JFC: Yet, if you don’t “truly know anything about their particular circumstances or thought patterns,” then you really don’t crack them open, but instead expose yourself, expose much more than ‘a little bit’ of your own experience. For instance, this Jackson scene in “Showmanship,” didn’t actually happen, it’s fiction, your invention, and neither shows nor proves anything about Jackson whatsoever. It only shows what you think about Jackson. The same holds true for the Paul Reubens scene… So, why these particular inventions? What exactly were you trying to show?
SS: I’m cracking their persona open, perhaps not so much the person. While I may reveal little bits of myself in these stories, I think that by focusing on certain elements, the reader also learns something about themselves, about their culture. We all know far too much about Jackson’s supposed exploits. Paul Reubens collects vintage porn, most of it allegedly gay, and Pee Wee’s Playhouse has become a gay icon. Certainly none of this can offer proof of Reubens’ sexual orientation and nor is that fact really essential to the story itself. I thought the sudden mental turn to thoughts of Cowboy Curtis (while seated in a Nurse Nancy flick) would make for an interesting, unexpected turn.
JFC: Or perhaps rather expected, especially in light of well-known ‘alleged’ details, and well-known iconography? And the same seems to hold true for Jackson, and Pamela Anderson… Is there really anything unexpected in these? Or are these stories just popular ideas, inflated and made grotesque?
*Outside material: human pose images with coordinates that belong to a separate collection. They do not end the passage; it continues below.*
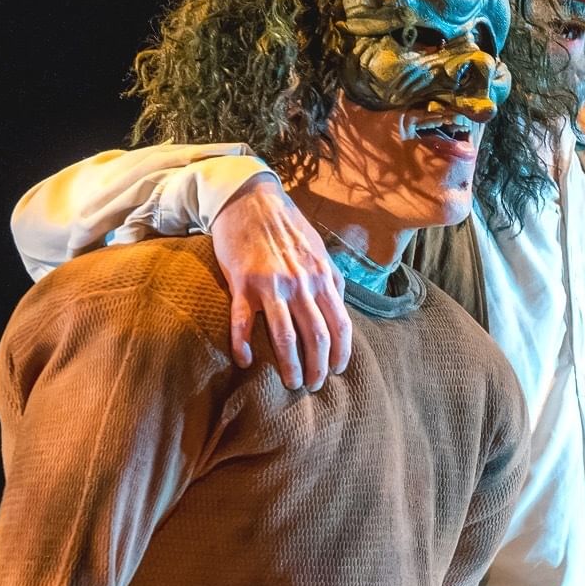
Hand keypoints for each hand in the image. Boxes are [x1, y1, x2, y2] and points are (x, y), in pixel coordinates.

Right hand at [213, 174, 352, 390]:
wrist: (249, 199)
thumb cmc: (286, 227)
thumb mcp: (318, 250)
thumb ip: (331, 280)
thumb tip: (341, 308)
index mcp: (322, 277)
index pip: (341, 325)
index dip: (342, 353)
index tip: (337, 370)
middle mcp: (301, 283)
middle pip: (317, 337)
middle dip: (319, 368)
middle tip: (314, 386)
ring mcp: (271, 285)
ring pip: (285, 336)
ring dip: (290, 366)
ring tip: (292, 383)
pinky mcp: (242, 283)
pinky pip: (242, 322)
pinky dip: (243, 346)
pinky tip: (245, 361)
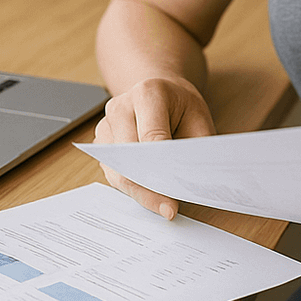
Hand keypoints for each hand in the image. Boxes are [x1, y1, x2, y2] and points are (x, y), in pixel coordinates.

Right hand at [92, 76, 215, 218]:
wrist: (161, 91)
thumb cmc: (181, 107)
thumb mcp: (199, 120)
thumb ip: (193, 149)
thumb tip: (188, 184)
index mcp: (147, 93)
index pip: (151, 138)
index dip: (162, 171)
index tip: (173, 198)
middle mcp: (120, 106)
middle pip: (128, 157)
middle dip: (148, 187)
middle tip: (168, 209)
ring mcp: (106, 123)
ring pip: (116, 170)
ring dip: (139, 191)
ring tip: (161, 206)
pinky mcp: (101, 142)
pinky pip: (112, 172)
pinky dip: (131, 187)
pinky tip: (149, 196)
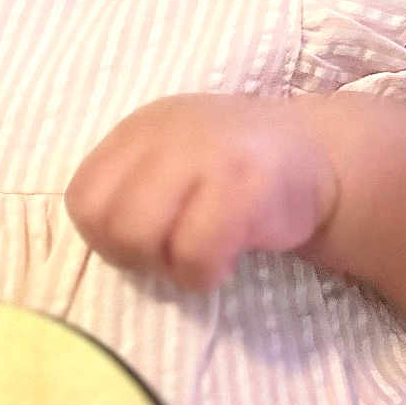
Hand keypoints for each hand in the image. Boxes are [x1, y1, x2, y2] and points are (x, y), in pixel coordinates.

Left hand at [66, 94, 338, 290]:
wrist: (322, 155)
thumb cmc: (239, 170)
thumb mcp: (175, 157)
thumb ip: (134, 185)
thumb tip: (103, 239)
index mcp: (142, 129)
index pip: (83, 196)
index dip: (104, 235)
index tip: (144, 244)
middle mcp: (168, 134)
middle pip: (107, 221)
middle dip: (134, 256)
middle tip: (173, 255)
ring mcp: (207, 156)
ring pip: (139, 236)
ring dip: (166, 266)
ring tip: (198, 257)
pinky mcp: (245, 186)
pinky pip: (194, 254)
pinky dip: (202, 275)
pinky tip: (224, 264)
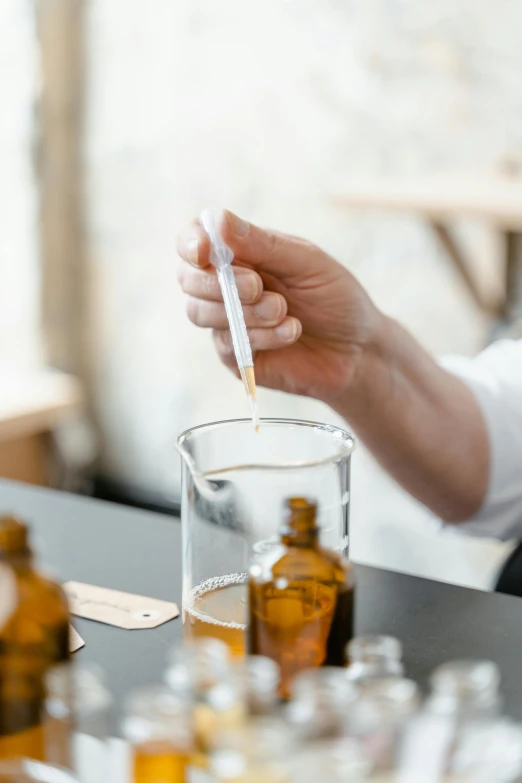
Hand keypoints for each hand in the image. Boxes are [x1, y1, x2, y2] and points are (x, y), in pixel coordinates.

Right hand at [177, 210, 381, 403]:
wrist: (359, 349)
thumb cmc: (335, 298)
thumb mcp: (306, 262)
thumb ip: (262, 243)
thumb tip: (215, 221)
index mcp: (241, 254)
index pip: (194, 240)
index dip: (191, 243)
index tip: (205, 250)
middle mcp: (226, 286)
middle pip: (188, 278)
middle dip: (219, 282)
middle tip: (258, 287)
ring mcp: (228, 322)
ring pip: (200, 312)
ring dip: (243, 311)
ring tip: (284, 311)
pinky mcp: (236, 356)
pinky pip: (227, 344)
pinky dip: (260, 336)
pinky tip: (291, 332)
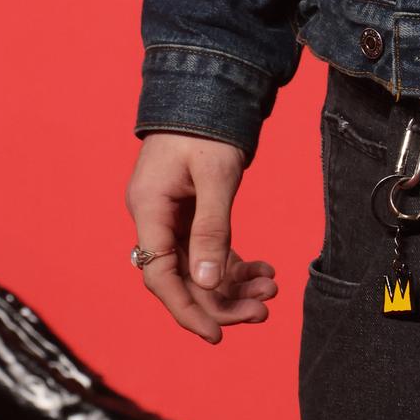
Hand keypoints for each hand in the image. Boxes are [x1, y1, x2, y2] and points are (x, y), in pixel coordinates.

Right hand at [126, 132, 277, 342]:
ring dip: (232, 283)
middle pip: (182, 276)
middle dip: (221, 299)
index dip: (187, 309)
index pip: (160, 275)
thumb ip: (211, 229)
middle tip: (261, 312)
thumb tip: (206, 282)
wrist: (208, 85)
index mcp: (149, 209)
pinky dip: (233, 262)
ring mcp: (171, 214)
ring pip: (198, 266)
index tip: (216, 334)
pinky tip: (263, 270)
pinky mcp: (189, 210)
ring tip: (270, 291)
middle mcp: (154, 217)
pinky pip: (208, 248)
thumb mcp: (215, 176)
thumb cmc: (207, 126)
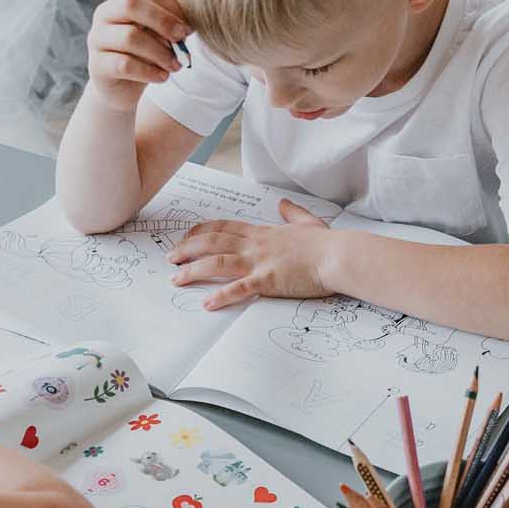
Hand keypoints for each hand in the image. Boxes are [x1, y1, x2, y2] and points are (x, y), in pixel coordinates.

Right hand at [86, 0, 191, 111]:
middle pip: (131, 4)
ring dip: (160, 52)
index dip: (172, 8)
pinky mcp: (97, 65)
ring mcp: (97, 39)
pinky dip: (149, 72)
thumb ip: (169, 25)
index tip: (187, 28)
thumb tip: (185, 27)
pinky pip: (125, 65)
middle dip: (162, 21)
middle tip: (180, 40)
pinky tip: (162, 77)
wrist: (122, 89)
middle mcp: (104, 14)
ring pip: (130, 37)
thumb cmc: (144, 56)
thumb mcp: (159, 36)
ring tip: (175, 65)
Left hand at [170, 199, 335, 309]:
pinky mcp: (268, 280)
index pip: (223, 227)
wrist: (338, 255)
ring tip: (176, 279)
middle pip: (212, 243)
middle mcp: (255, 245)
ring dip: (193, 270)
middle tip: (170, 258)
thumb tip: (283, 204)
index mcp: (262, 232)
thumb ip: (292, 213)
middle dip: (187, 249)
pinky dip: (221, 296)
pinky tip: (207, 303)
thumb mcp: (307, 222)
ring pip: (217, 263)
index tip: (185, 236)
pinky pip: (240, 289)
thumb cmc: (326, 244)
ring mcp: (260, 262)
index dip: (200, 231)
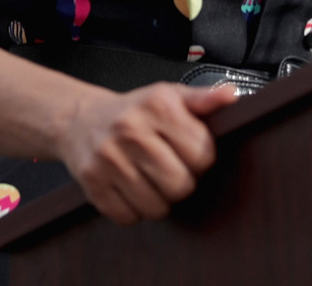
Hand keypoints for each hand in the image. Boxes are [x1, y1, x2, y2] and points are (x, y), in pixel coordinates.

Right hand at [59, 82, 240, 224]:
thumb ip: (203, 98)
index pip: (201, 153)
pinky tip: (132, 190)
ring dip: (160, 201)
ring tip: (153, 181)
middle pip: (180, 184)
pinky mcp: (92, 183)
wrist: (81, 121)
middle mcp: (130, 130)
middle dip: (183, 184)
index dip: (202, 160)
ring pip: (156, 207)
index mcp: (157, 106)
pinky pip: (128, 217)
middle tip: (173, 172)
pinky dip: (134, 211)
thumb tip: (230, 96)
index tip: (190, 155)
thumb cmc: (134, 112)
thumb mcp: (169, 96)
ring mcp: (108, 158)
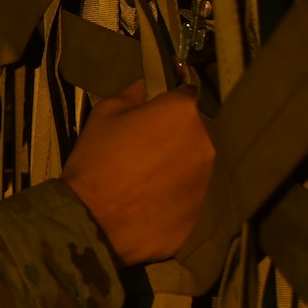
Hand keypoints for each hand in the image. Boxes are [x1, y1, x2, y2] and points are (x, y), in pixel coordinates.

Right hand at [62, 80, 214, 264]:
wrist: (94, 220)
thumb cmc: (96, 161)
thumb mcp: (103, 118)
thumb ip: (129, 97)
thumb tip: (143, 86)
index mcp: (183, 111)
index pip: (189, 94)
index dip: (173, 104)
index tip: (160, 115)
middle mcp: (208, 140)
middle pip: (202, 130)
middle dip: (184, 135)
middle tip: (157, 150)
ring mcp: (213, 177)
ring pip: (205, 163)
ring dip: (188, 165)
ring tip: (160, 178)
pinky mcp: (209, 208)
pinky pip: (201, 194)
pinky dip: (187, 194)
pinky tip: (164, 201)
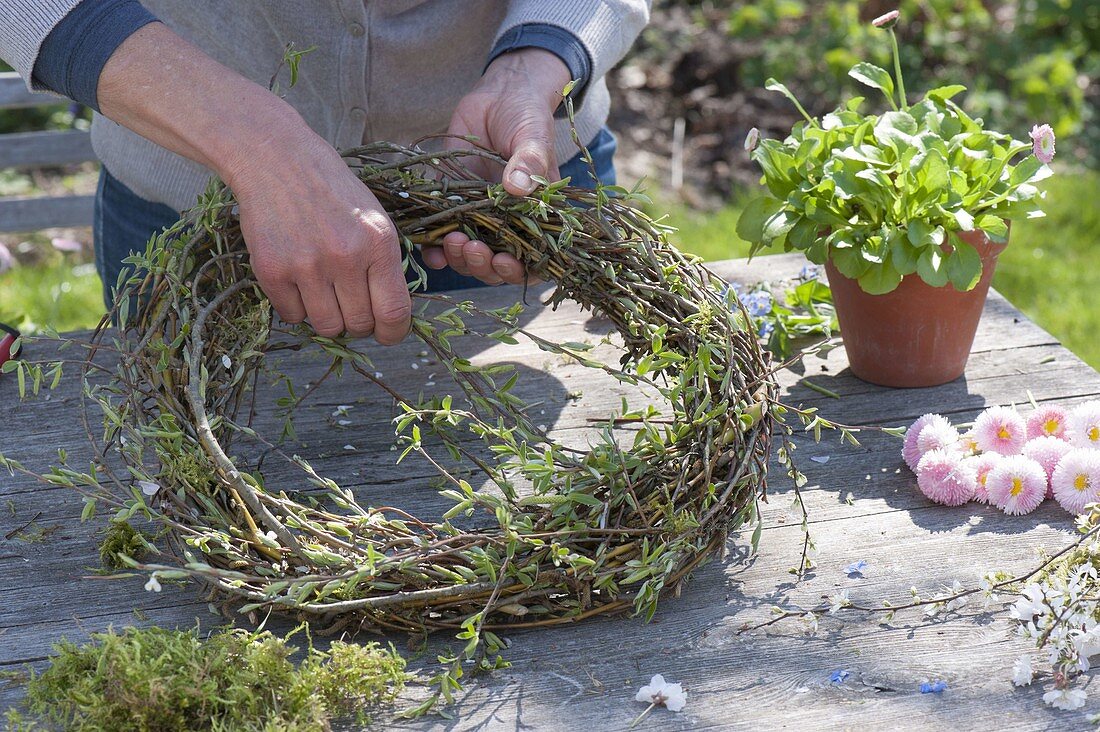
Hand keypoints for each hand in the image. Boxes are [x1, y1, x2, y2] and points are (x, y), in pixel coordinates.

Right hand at [228, 127, 411, 342]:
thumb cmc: (332, 191)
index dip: (393, 332)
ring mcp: (307, 266)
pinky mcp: (273, 271)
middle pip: (359, 325)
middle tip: (349, 302)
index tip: (387, 333)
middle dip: (358, 322)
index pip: (394, 313)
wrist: (277, 159)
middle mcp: (346, 257)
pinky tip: (298, 281)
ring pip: (326, 327)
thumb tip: (392, 317)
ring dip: (327, 317)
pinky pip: (291, 316)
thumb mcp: (375, 220)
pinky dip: (296, 307)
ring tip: (323, 292)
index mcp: (379, 244)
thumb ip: (385, 265)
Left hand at [422, 48, 570, 283]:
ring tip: (452, 241)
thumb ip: (529, 163)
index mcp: (536, 215)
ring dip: (459, 258)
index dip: (518, 270)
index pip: (532, 260)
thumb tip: (518, 189)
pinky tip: (428, 249)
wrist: (500, 93)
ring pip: (469, 255)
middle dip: (483, 264)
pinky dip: (434, 248)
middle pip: (496, 264)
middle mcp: (507, 222)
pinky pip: (443, 233)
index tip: (503, 261)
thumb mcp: (533, 137)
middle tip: (471, 246)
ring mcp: (478, 214)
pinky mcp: (453, 201)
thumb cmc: (528, 116)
SS: They mirror our culture to a certain degree and by necessity, since I am a product of my time and of the pop culture I’ve been fed since even before I was truly cognizant of media culture. Perhaps some people will find the stories inflated and grotesque. But that’s entertainment.
JFC: What’s entertainment? I don’t understand. Such a blanket statement doesn’t at all answer my question… Is there really anything unexpected in these? Or are these stories just popular ideas, inflated and made grotesque?
SS: Entertainment is another form of escapism. Entertainers (or, more precisely, their persona), who are part of a long tradition of spectacle and escapism and who comprise many of these stories, are themselves grotesque manifestations of our cultural obsessions and of the imperfect, contemporary process of identity construction. Celebrity personas are a socially constructed identity that is both assumed by the celebrity and projected onto them (by society). Both projection and assumption are a distinctly psychological process, and it creates tension when the genuine, anxiety-bound person confronts, in the mirror or in life, the projected-and-assumed fabrication. This is the nature of celebrity, which is an exaggeration of the real and, because of this, a grotesque. It is the collision of a celebrity’s base humanity with their fabricated super-humanity that has the most interest for me, that may have the power to point up people’s own illusions and obsessions.